文献詳細
原著
鼻副鼻腔血瘤腫の3例
著者: 牧原靖一郎1 内藤智之1 浦口健介2 松本淳也1 假谷伸3 岡野光博4 西﨑和則3
所属機関: 1香川労災病院耳鼻咽喉科・頭頸部外科 2高知医療センター耳鼻咽喉科 3岡山大学大学院医歯薬学総合研究科耳鼻咽喉・頭頸部外科学 4国際医療福祉大学大学院医学研究科耳鼻咽喉科学
ページ範囲:P.588 - P.593
文献概要
血瘤腫は臨床上の診断名であり,出血像や凝血塊を主体とした腫瘤性病変の総称で,良性疾患である。詳細な成因や病態は解明されていないが,抗凝固薬や抗血小板薬の服用などによる出血傾向が血瘤腫形成に関与する可能性が示唆されている。片側性鼻出血を反復する症例,あるいは画像検査にて骨びらんや骨破壊が認められ悪性腫瘍やアレルギー性真菌性副鼻腔炎などが疑われる症例については,鑑別疾患として本疾患も念頭に置く必要がある1)。

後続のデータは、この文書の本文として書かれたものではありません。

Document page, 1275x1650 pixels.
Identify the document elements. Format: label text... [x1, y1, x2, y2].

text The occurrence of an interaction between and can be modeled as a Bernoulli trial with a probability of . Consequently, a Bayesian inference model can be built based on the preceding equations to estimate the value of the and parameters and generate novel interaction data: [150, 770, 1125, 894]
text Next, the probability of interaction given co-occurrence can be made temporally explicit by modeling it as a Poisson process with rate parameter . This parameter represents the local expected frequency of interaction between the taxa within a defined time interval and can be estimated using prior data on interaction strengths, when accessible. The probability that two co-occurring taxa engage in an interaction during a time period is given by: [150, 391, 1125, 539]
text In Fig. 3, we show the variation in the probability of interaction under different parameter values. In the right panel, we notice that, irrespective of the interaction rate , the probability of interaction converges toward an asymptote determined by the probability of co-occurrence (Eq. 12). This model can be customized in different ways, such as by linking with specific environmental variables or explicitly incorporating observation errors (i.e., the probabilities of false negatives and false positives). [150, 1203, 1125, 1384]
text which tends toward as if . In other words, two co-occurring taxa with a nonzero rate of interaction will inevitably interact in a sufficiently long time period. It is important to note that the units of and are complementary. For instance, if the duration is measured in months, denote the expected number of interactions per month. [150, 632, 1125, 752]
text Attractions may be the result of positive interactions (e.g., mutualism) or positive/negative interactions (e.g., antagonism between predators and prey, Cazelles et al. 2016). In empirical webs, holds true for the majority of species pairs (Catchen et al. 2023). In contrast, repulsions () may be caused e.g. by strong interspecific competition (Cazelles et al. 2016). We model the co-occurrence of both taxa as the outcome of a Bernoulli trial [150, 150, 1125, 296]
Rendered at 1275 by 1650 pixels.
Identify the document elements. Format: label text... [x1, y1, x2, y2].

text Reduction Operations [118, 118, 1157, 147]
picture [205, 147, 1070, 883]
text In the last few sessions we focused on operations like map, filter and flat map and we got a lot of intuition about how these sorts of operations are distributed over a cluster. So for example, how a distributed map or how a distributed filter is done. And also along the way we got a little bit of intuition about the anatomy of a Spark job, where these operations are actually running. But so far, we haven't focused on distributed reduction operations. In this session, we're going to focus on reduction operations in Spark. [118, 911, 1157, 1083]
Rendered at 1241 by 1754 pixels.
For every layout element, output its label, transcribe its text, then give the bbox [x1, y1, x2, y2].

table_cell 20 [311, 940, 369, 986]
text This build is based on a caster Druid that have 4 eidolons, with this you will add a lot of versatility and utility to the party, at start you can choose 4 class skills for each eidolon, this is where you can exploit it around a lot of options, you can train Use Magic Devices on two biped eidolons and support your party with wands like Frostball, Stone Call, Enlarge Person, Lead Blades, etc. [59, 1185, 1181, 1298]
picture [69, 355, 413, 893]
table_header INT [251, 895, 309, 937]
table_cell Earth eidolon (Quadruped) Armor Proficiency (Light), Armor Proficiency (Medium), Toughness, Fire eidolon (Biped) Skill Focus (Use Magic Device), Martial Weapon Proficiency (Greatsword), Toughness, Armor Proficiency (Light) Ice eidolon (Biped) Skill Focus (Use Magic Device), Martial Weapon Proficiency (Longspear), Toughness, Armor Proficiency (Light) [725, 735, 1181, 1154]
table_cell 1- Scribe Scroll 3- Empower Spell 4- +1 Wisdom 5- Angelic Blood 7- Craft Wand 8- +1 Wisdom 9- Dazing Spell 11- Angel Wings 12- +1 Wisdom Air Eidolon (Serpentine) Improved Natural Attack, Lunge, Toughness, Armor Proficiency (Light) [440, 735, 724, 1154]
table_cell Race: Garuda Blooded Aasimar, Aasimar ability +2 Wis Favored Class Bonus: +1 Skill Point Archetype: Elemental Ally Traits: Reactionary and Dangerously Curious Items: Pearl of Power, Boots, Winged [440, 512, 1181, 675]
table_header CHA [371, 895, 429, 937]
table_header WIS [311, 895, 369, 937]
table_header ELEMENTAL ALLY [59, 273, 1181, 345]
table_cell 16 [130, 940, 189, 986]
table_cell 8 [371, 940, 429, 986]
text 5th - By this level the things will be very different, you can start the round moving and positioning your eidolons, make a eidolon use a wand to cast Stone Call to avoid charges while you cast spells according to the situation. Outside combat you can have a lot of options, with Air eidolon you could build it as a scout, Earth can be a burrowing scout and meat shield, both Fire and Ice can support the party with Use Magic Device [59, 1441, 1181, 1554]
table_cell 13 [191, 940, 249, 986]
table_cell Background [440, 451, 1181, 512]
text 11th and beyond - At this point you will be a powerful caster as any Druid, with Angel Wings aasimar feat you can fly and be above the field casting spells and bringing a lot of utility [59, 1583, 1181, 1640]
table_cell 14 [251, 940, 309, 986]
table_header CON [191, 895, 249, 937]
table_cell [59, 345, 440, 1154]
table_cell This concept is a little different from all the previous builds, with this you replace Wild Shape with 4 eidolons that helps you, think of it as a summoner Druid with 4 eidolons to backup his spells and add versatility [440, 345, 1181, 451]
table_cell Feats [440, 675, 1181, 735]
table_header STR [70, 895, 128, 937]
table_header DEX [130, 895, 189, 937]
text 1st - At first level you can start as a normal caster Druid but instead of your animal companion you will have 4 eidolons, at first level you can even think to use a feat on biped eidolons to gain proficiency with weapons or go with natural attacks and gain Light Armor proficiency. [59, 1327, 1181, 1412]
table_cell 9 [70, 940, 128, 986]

鼻副鼻腔血瘤腫の治療法は基本的に外科的切除であり,内視鏡手術や外切開による摘出が行われる。また術前に,出血のコントロールを目的として栄養血管に対して塞栓術が施行されることもある2)。
今回われわれは,当院で経験した鼻副鼻腔血瘤腫3例について,若干の文献的考察を加えて報告する。